There has been a lot in the press about Fit Shaming and Fat Shaming. When I first heard about fat-shaming I naively thought it was just a socially acceptable way of having a pop at those who work hard at their training and post the results online. Then I read more into why this has become a thing, and here are my views on it:

 

1. Fit/Fat Shaming is taught as the standard way to win business

As a personal trainer (and the same goes for any health professional) we are TAUGHT (yes, taught by marketing pro’s), to use phrases like “beach body bootcamp” because terms like this are easily recognised by those who want to join a bootcamp. We are TAUGHT that giving a bootcamp a name like “Bodyweight Bootcamp” (in other words, something more accurate to the description) is not the way to sell our classes or sessions. Why are we taught this? Because the marketing industry knows that there are very few things more powerful than using fear or playing on insecurities to sell (read the book Brandwashed, you can find it on Amazon). The supplement industry knows this very well, which is why we now believe so heavily and with such conviction that in order to stop feeling tired (tiredness is an example I am using here), we must self prescribe and stock up on Vit C, Vit B, and Iron rich supplements (i’m not saying don’t take them, I’m just get some advice from GP first, and no supplement can cure a routine of poor sleep, or a diet which lacks in vegetables and adequate hydration). This has been the case for years, and I fully agree that it is wrong and shouldn’t be allowed. It’s not going to end anytime soon, but it’s great to see that people are standing up to those who wish to play on our fears and insecurities in order to make a quick buck or two (and yes I once gave this a go as I was told that is what I HAD to do in order to sell my Personal Training when I first started. I struggled with the idea but I was told, and convinced that if I wanted to make a living then I need to use the “right language” to push peoples buttons in my marketing and ad campaigns)
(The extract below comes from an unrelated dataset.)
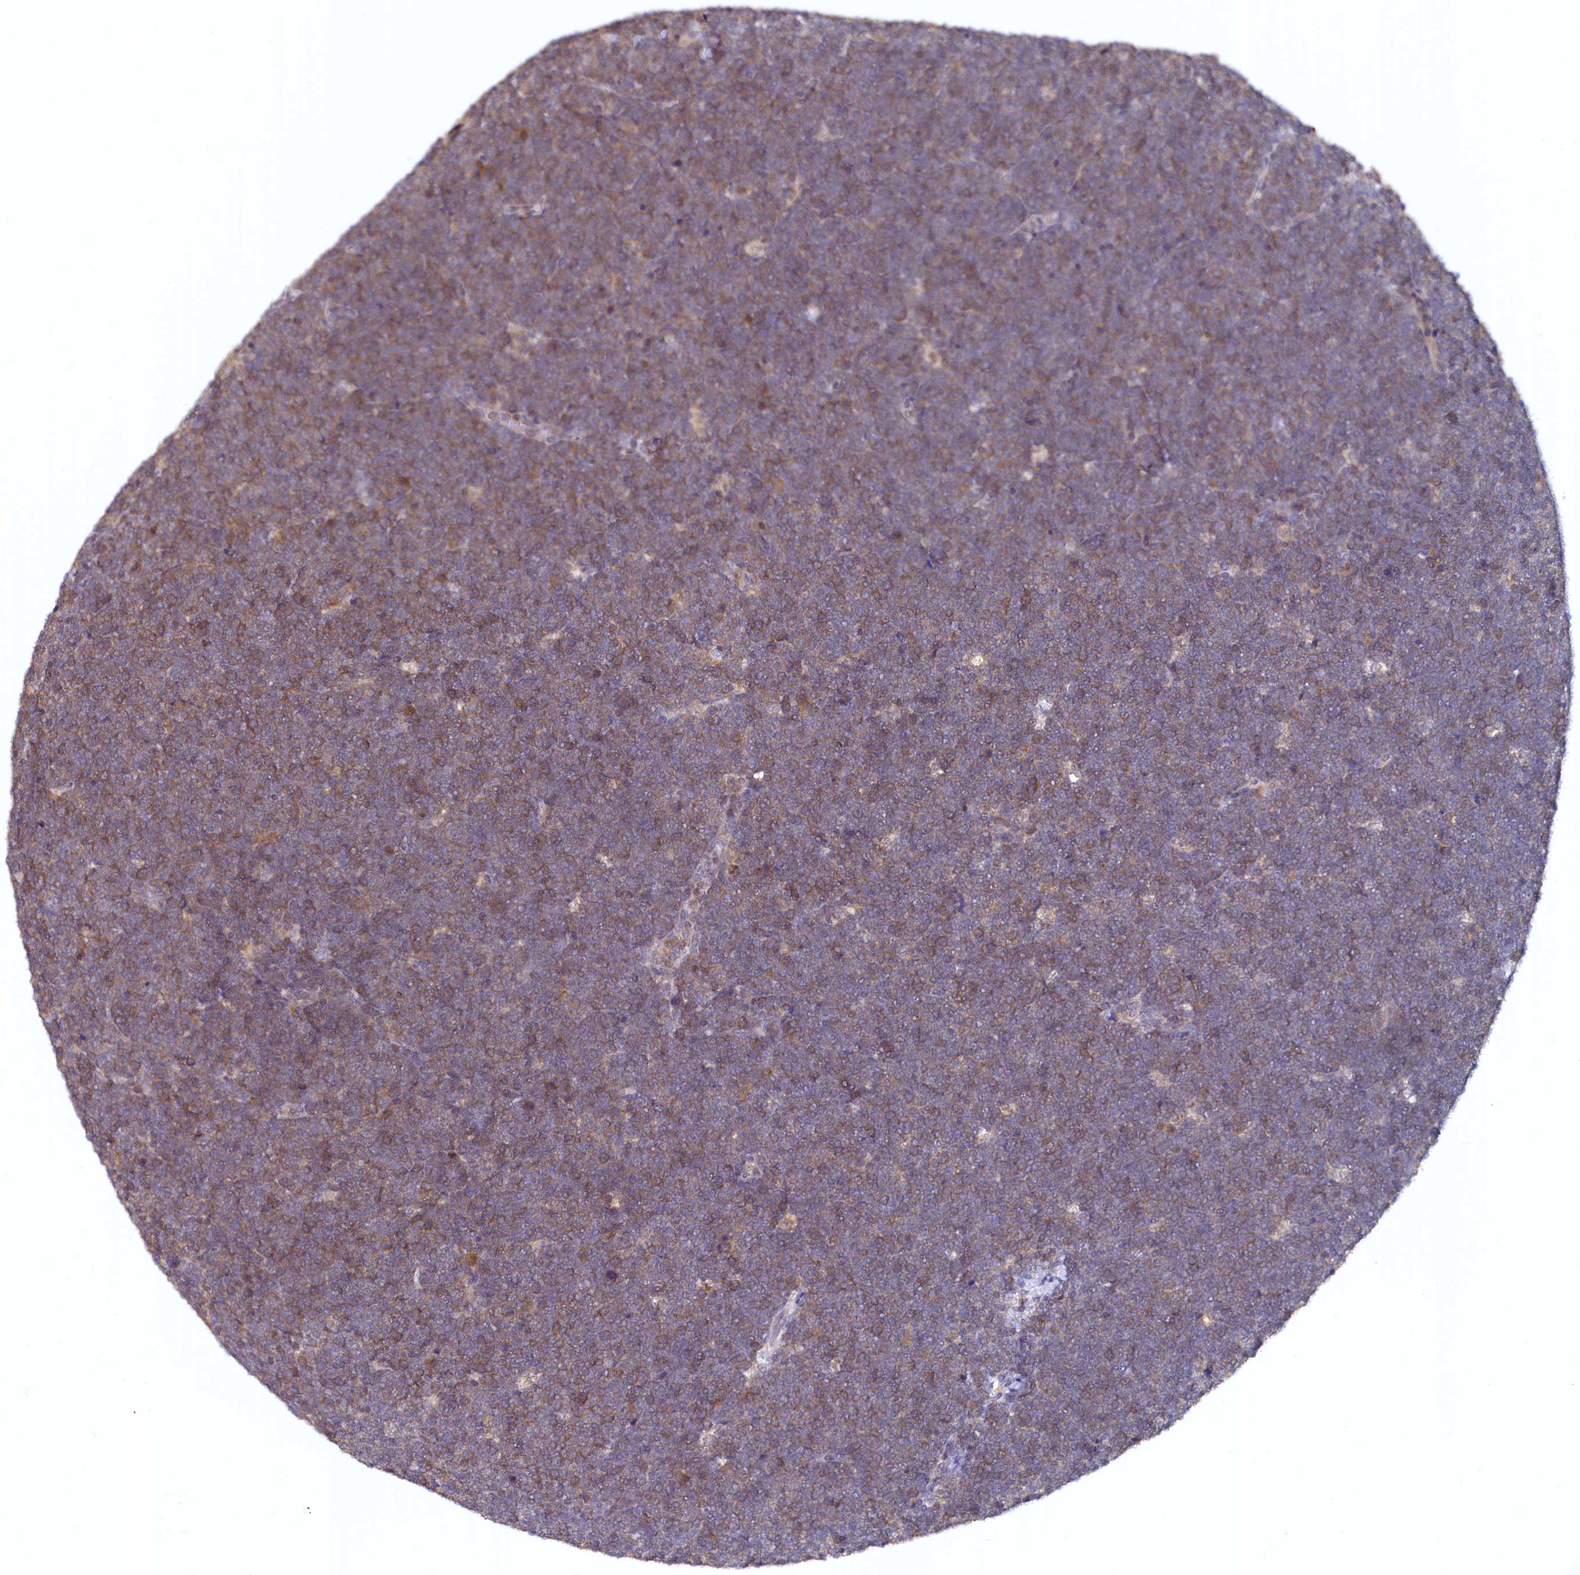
{"staining": {"intensity": "moderate", "quantity": "25%-75%", "location": "cytoplasmic/membranous"}, "tissue": "lymphoma", "cell_type": "Tumor cells", "image_type": "cancer", "snomed": [{"axis": "morphology", "description": "Malignant lymphoma, non-Hodgkin's type, High grade"}, {"axis": "topography", "description": "Lymph node"}], "caption": "Lymphoma stained with a protein marker reveals moderate staining in tumor cells.", "gene": "PAAF1", "patient": {"sex": "male", "age": 13}}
2. Shaming needs to stop targeting the individual

What I mean is, Fit/fat Shaming is not an excuse to have a pop (or literally downright abuse, which I have seen in some cases) at those who train everyday to achieve a goal that means a lot to them. I would encourage anyone to read about just how hard those who do have ab’s and lean bodies have worked in order to get them. They do not come easy. Some people may argue that they (the person criticising) also train hard too, and I whilst I don’t doubt this, I promise you that it takes a very high level of intensity and consistency to achieve the definition that makes the covers of fitness magazines. It takes practice to work out how your body reacts to different types of training and what works best for you. It takes a very strict diet and recovery plan, and a lot of self discovery to find out what works, because we are all different.


3. Shaming needs to stop altogether

Fit-shaming, fat-shaming, thin-shaming, work-shaming, lazy-shaming – I’m sure there are many more, but the whole shaming thing needs to stop as it is nothing more than destructive. It’s great to have an opinion and be open about your passions, that is not shaming. Bragging about how well you have done is not a form of shaming others. Telling people that they NEED to be like you or NEED to be or look a certain way (i.e. you NEED to be thin or have abs) is unhelpful at the least. We all need to be healthy, but do we all need to be 6 pack abs or olympic athlete healthy? Maybe, maybe not, but that’s down to everyones own individual ambitions. If you want to go for a big fitness goal, then go for it! If you want to write about your journey, then do it! I for one won’t be accusing anyone wants to step out of their comfort zone and then shout from the roof tops when they achieve their goal.


4. Setting a challenge (or throwing down the gauntlet) is not Shaming

If I were to release an advert saying “Can you burn 500 calories a day, every day, in less than 20 minutes” in order to get people to sign up to the challenge, would you call that fat shaming? I know the challenge itself can be done, and I know you can do it too – is that statement fat shaming? Maybe it is, maybe it isn’t. But in order to grow and develop as individuals then we do need challenges! I always say, ‘the greater the resistance, the stronger you will grow’, a statement which can be applied to anything. But I am not trying to make anyone feel guilty! I want them to challenge me and beat my times, healthy competition amongst friends, nothing more, nothing less.
 


So to wrap this up a bit, can we just cut out the shaming part altogether? Can we continue to allow others to challenge our perspectives and encourage us to try new things (without making them feel guilty, fearful, or insecure). Can we encourage those who do decide to work hard and get that lean fit body? Can we celebrate and congratulate those who have achieved their goals? And can we just meet people where they are at in life and be supportive? If you are overweight or unfit then the last thing I would ever do is take off my shirt and say “you need to achieve this or you will suffer”, which is what marketing needs to stop doing. But when you decide that you want to do something different, make a change, and beat a target, then I would hope that a Personal Trainer or health company will be there to listen, advise accordingly, and be a great resource to set you on a path towards being a stronger version of yourself.